Most game settings have little impact on cpu usage. For example 60fp at 1080p will take about the same cpu work as 60fps at 4K. The extra work is on the gpu. As I said earlier, the cpu determines the best FPS, the gpu determines at what resolution and game settings you can achieve that FPS at. You can still achieve the FPS you get today with a 580, just you will be able to turn up game settings while getting that FPS.
This is fully true and why we keep noting that you may be overly concerned about the required strength of the CPU -- the more in game and gpu driver details you add (with maybe a couple exceptions), the lower the demand is on the CPU because your framerate drops ... at a 60 FPS cap, the load on the CPU will be roughly the same regardless of GPU/game settings - those don't really factor into CPU usage except that as you crankl the visual quality, the FPS drops, and the load on the CPU is generally reduced.

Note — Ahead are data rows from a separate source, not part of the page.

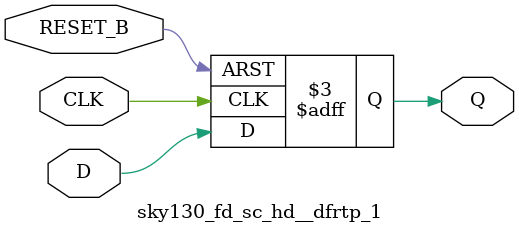
<source format=sv>

module sky130_fd_sc_hd__inv_1(
   input    logic A,
   output   logic Y
);        
   logic [15:0] sel; 
      
   assign Y = ~A;  

endmodule

module sky130_fd_sc_hd__dfrtp_1(
   input  logic CLK,
   input  logic D,
   input  logic RESET_B,
   output logic Q
);
   always@(posedge CLK or negedge RESET_B) begin
      if(!RESET_B)   Q <= 'd0;
      else           Q <= D;
   end 
endmodule
   


</source>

A r5 2600x will never ever bottleneck in your stated gaming scenarios, but if you can snag a 1600x for cheap and a cheap b450 mobo, that will also work just fine. On the Intel side a 9400F would be roughly same price and net you decent performance as well.
But I really think you are making grander assumptions about the potential of CPU bottlneck with FPS at 60 being the max you can display anyway - even if you did hit some CPU bottleneck (say if you kept the Xeon), there probably would be very little impact to your experience.

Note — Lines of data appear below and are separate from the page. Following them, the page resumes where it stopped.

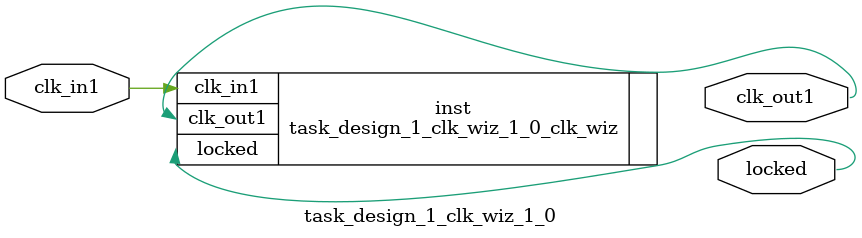
<source format=v>


`timescale 1ps/1ps

(* CORE_GENERATION_INFO = "task_design_1_clk_wiz_1_0,clk_wiz_v5_3_3_0,{component_name=task_design_1_clk_wiz_1_0,use_phase_alignment=true,use_min_o_jitter=false,use_max_i_jitter=false,use_dyn_phase_shift=false,use_inclk_switchover=false,use_dyn_reconfig=false,enable_axi=0,feedback_source=FDBK_AUTO,PRIMITIVE=MMCM,num_out_clk=1,clkin1_period=10.0,clkin2_period=10.0,use_power_down=false,use_reset=false,use_locked=true,use_inclk_stopped=false,feedback_type=SINGLE,CLOCK_MGR_TYPE=NA,manual_override=false}" *)

module task_design_1_clk_wiz_1_0 
 (
  // Clock out ports
  output        clk_out1,
  // Status and control signals
  output        locked,
 // Clock in ports
  input         clk_in1
 );

  task_design_1_clk_wiz_1_0_clk_wiz inst
  (
  // Clock out ports  
  .clk_out1(clk_out1),
  // Status and control signals               
  .locked(locked),
 // Clock in ports
  .clk_in1(clk_in1)
  );

endmodule

</source>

I know everyone is always going on about how easy you hit CPU bottlenecks and that you need the "best" gaming processor to avoid them or you'll die, but in reality this is really only ever a concern with a 2080ti and high refresh gaming. Neither of which applies to you.
Intel has a very powerful marketing capability and most of this that you hear around the web is all just parroting their marketing, without any real understanding of when a CPU is bottlnecking your game, when it even matters, and the final impact on your experience.
To throw some more Intel options out there, I agree with Sizzling that a 6700k or 7700k will be perfectly good as well if you can find them, maybe used?
I am also of the opinion that that bottlneck calculator is a bit like a fortune teller. There isn't nearly enough inputs for it to be able to do any accurate calculation - I assume it would represent the absolute worst case scenario - which would be high refresh gaming (144hz+) on medium or low game settings, but again, that doesn't apply to you.